## Given entries
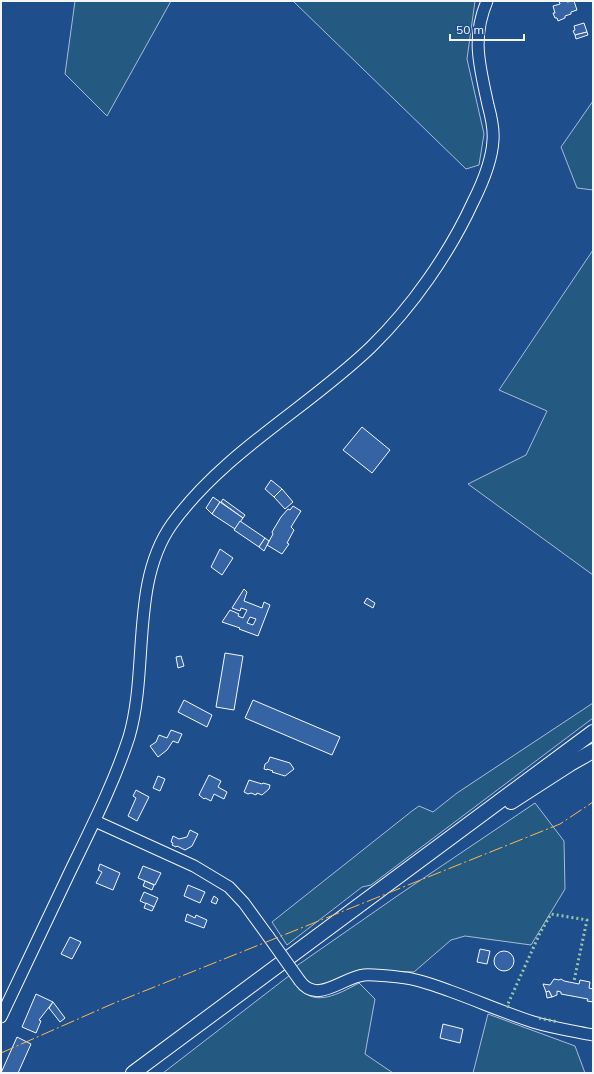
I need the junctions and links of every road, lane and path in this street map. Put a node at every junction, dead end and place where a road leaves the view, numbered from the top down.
1 (487, 1) edge
2 (593, 732) edge
3 (593, 751) edge
4 (95, 821) junction
5 (441, 845) junction
6 (1, 1017) edge
7 (593, 1034) edge
8 (133, 1073) edge

1 - 4 street
2 - 5 main road
3 - 5 main road
4 - 6 street
4 - 7 street, bridge
5 - 8 main road

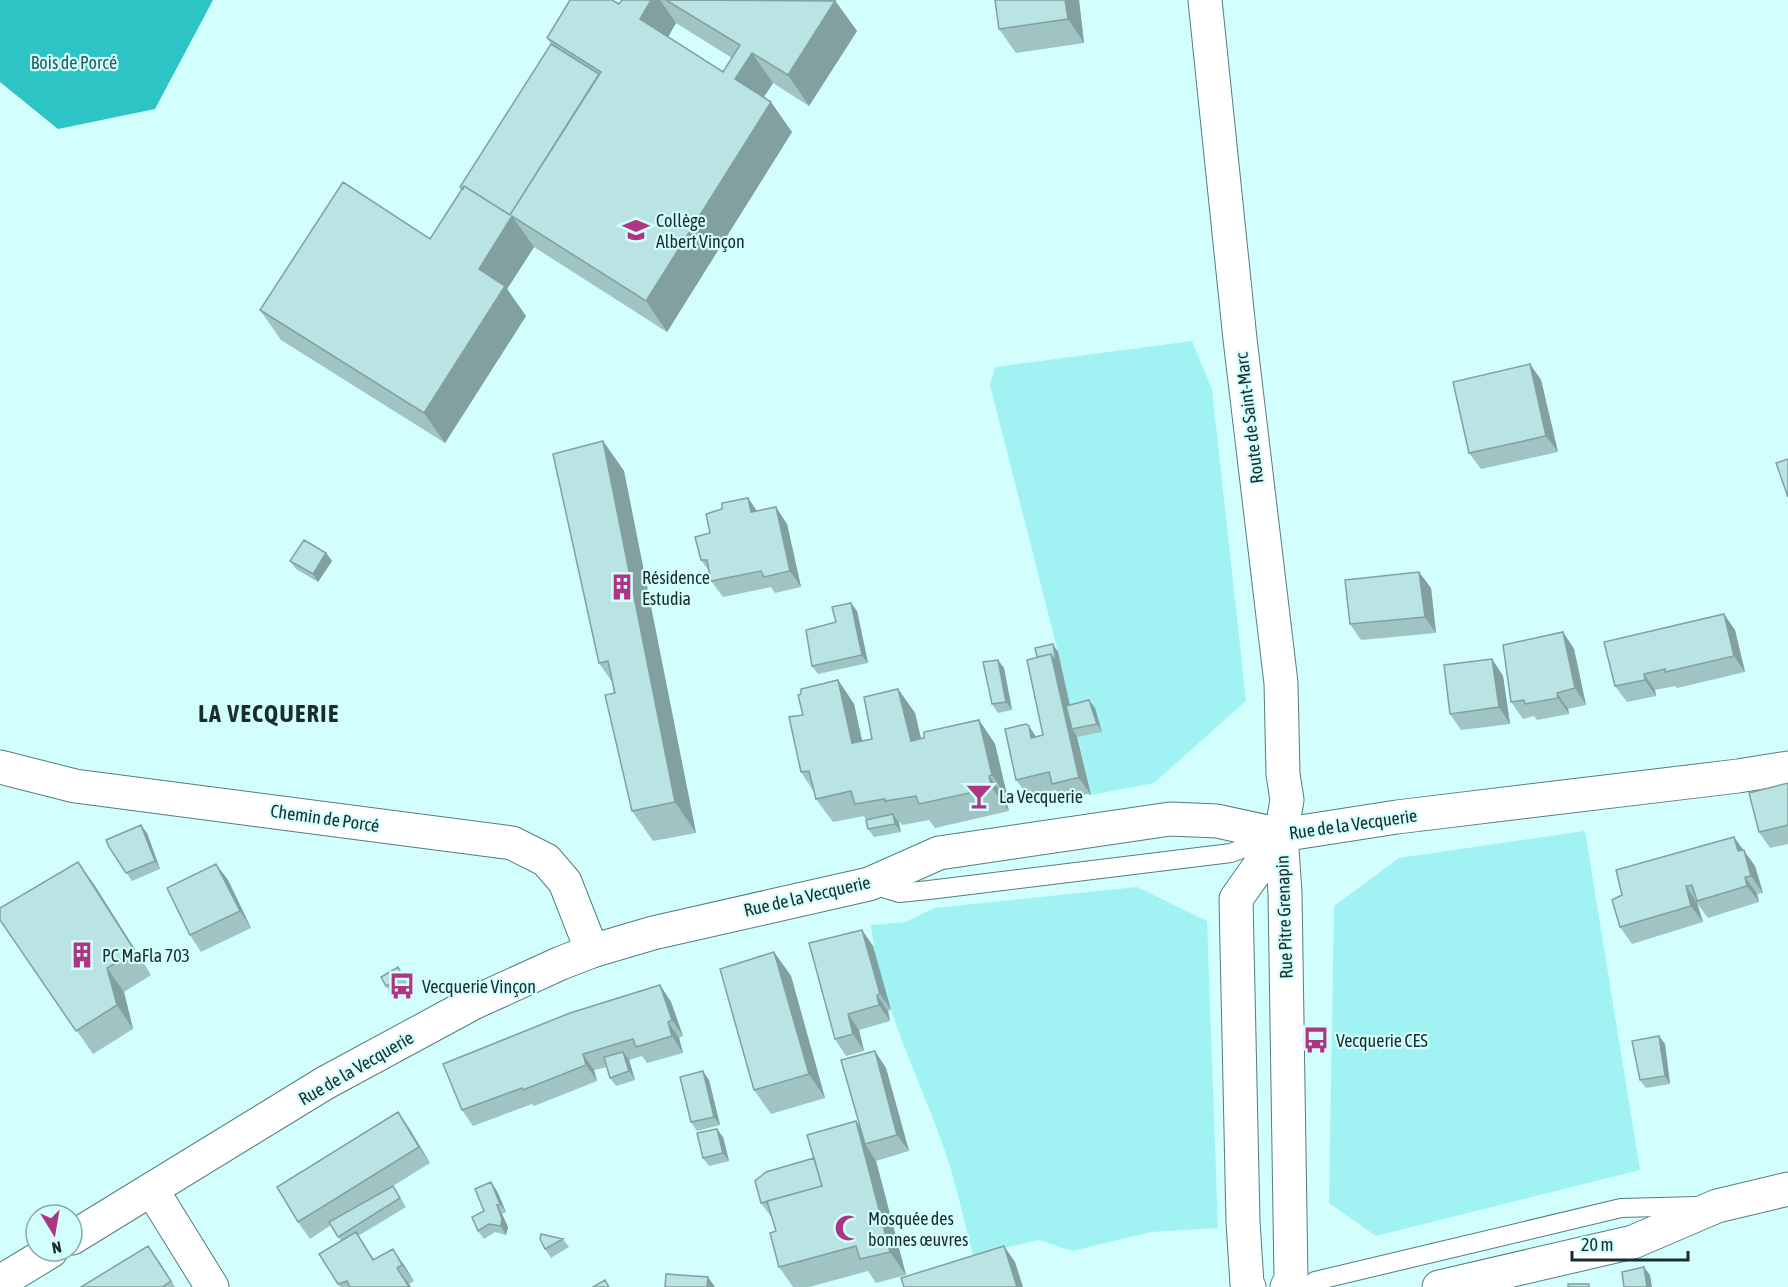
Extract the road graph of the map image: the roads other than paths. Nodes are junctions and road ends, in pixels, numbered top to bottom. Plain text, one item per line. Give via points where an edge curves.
1 (1205, 0) edge
2 (0, 767) edge
3 (1788, 768) edge
4 (1281, 834) junction
5 (592, 951) junction
6 (1788, 1189) edge
7 (152, 1190) junction
8 (1717, 1206) junction
9 (84, 1231) edge
10 (31, 1263) edge
11 (0, 1282) edge
12 (213, 1287) edge
13 (1248, 1287) edge
14 (1287, 1287) edge
15 (1308, 1287) edge
16 (1439, 1287) edge

1 - 4 street, Route de Saint-Marc via 1281,683 1287,800
2 - 5 street, Chemin de Porcé via 75,786 512,843 546,860 565,882
3 - 4 street, Rue de la Vecquerie
4 - 5 street, Rue de la Vecquerie via 1217,821 1170,819 939,853 869,884 673,928
4 - 13 street, Rue Pitre Grenapin via 1236,899
4 - 14 street, Rue Pitre Grenapin via 1291,1279
5 - 7 street, Rue de la Vecquerie via 473,1003 396,1044
6 - 8 street
7 - 9 street, Rue de la Vecquerie
7 - 12 street
8 - 15 lane via 1621,1208 1315,1281
8 - 16 street via 1633,1242
10 - 11 street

## Task instructions
Output a faithful copy of the data, with each picture left out.

## Written solution
I need the junctions and links of every road, lane and path in this street map. Put a node at every junction, dead end and place where a road leaves the view, numbered from the top down.
1 (487, 1) edge
2 (593, 732) edge
3 (593, 751) edge
4 (95, 821) junction
5 (441, 845) junction
6 (1, 1017) edge
7 (593, 1034) edge
8 (133, 1073) edge

1 - 4 street
2 - 5 main road
3 - 5 main road
4 - 6 street
4 - 7 street, bridge
5 - 8 main road

Extract the road graph of the map image: the roads other than paths. Nodes are junctions and road ends, in pixels, numbered top to bottom. Plain text, one item per line. Give via points where an edge curves.
1 (1205, 0) edge
2 (0, 767) edge
3 (1788, 768) edge
4 (1281, 834) junction
5 (592, 951) junction
6 (1788, 1189) edge
7 (152, 1190) junction
8 (1717, 1206) junction
9 (84, 1231) edge
10 (31, 1263) edge
11 (0, 1282) edge
12 (213, 1287) edge
13 (1248, 1287) edge
14 (1287, 1287) edge
15 (1308, 1287) edge
16 (1439, 1287) edge

1 - 4 street, Route de Saint-Marc via 1281,683 1287,800
2 - 5 street, Chemin de Porcé via 75,786 512,843 546,860 565,882
3 - 4 street, Rue de la Vecquerie
4 - 5 street, Rue de la Vecquerie via 1217,821 1170,819 939,853 869,884 673,928
4 - 13 street, Rue Pitre Grenapin via 1236,899
4 - 14 street, Rue Pitre Grenapin via 1291,1279
5 - 7 street, Rue de la Vecquerie via 473,1003 396,1044
6 - 8 street
7 - 9 street, Rue de la Vecquerie
7 - 12 street
8 - 15 lane via 1621,1208 1315,1281
8 - 16 street via 1633,1242
10 - 11 street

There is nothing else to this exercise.